Directions:
Copy every line of the listing below word for word, with no changes.
--- start Data supplied ---
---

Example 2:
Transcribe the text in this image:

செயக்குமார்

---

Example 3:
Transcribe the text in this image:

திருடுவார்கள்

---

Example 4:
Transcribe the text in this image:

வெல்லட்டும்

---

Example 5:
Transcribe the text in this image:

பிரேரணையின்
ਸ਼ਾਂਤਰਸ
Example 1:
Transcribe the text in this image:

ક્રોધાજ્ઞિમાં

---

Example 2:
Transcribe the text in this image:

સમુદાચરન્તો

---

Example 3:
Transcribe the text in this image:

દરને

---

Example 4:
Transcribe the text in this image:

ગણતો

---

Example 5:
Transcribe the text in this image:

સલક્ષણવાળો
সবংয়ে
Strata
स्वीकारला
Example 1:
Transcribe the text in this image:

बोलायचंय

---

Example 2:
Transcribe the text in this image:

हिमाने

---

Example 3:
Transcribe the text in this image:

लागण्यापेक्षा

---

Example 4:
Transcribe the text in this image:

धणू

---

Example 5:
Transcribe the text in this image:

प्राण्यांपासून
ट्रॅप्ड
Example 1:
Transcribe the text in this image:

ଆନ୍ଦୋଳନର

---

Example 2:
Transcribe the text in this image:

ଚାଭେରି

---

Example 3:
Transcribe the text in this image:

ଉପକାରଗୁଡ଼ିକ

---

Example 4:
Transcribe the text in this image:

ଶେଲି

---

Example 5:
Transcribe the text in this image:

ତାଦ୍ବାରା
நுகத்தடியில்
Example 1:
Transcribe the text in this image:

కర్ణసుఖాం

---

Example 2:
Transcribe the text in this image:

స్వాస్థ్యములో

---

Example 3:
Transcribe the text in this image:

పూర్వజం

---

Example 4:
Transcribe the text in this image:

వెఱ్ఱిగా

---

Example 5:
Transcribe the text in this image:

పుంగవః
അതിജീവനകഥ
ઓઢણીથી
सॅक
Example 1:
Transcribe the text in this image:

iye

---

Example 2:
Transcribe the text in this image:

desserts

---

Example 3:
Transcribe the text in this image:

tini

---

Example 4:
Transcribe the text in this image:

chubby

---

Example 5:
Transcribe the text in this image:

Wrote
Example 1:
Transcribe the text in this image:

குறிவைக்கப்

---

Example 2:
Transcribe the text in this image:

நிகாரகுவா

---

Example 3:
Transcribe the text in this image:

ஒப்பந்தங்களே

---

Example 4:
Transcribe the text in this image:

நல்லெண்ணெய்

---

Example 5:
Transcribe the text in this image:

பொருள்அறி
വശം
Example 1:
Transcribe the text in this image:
--- end Data supplied ---
Solution for this exercise:
---

Example 2:
Transcribe the text in this image:

செயக்குமார்

---

Example 3:
Transcribe the text in this image:

திருடுவார்கள்

---

Example 4:
Transcribe the text in this image:

வெல்லட்டும்

---

Example 5:
Transcribe the text in this image:

பிரேரணையின்
ਸ਼ਾਂਤਰਸ
Example 1:
Transcribe the text in this image:

ક્રોધાજ્ઞિમાં

---

Example 2:
Transcribe the text in this image:

સમુદાચરન્તો

---

Example 3:
Transcribe the text in this image:

દરને

---

Example 4:
Transcribe the text in this image:

ગણતો

---

Example 5:
Transcribe the text in this image:

સલક્ષણવાળો
সবংয়ে
Strata
स्वीकारला
Example 1:
Transcribe the text in this image:

बोलायचंय

---

Example 2:
Transcribe the text in this image:

हिमाने

---

Example 3:
Transcribe the text in this image:

लागण्यापेक्षा

---

Example 4:
Transcribe the text in this image:

धणू

---

Example 5:
Transcribe the text in this image:

प्राण्यांपासून
ट्रॅप्ड
Example 1:
Transcribe the text in this image:

ଆନ୍ଦୋଳନର

---

Example 2:
Transcribe the text in this image:

ଚାଭେରି

---

Example 3:
Transcribe the text in this image:

ଉପକାରଗୁଡ଼ିକ

---

Example 4:
Transcribe the text in this image:

ଶେଲି

---

Example 5:
Transcribe the text in this image:

ତାଦ୍ବାରା
நுகத்தடியில்
Example 1:
Transcribe the text in this image:

కర్ణసుఖాం

---

Example 2:
Transcribe the text in this image:

స్వాస్థ్యములో

---

Example 3:
Transcribe the text in this image:

పూర్వజం

---

Example 4:
Transcribe the text in this image:

వెఱ్ఱిగా

---

Example 5:
Transcribe the text in this image:

పుంగవః
അതിജീവനകഥ
ઓઢણીથી
सॅक
Example 1:
Transcribe the text in this image:

iye

---

Example 2:
Transcribe the text in this image:

desserts

---

Example 3:
Transcribe the text in this image:

tini

---

Example 4:
Transcribe the text in this image:

chubby

---

Example 5:
Transcribe the text in this image:

Wrote
Example 1:
Transcribe the text in this image:

குறிவைக்கப்

---

Example 2:
Transcribe the text in this image:

நிகாரகுவா

---

Example 3:
Transcribe the text in this image:

ஒப்பந்தங்களே

---

Example 4:
Transcribe the text in this image:

நல்லெண்ணெய்

---

Example 5:
Transcribe the text in this image:

பொருள்அறி
വശം
Example 1:
Transcribe the text in this image:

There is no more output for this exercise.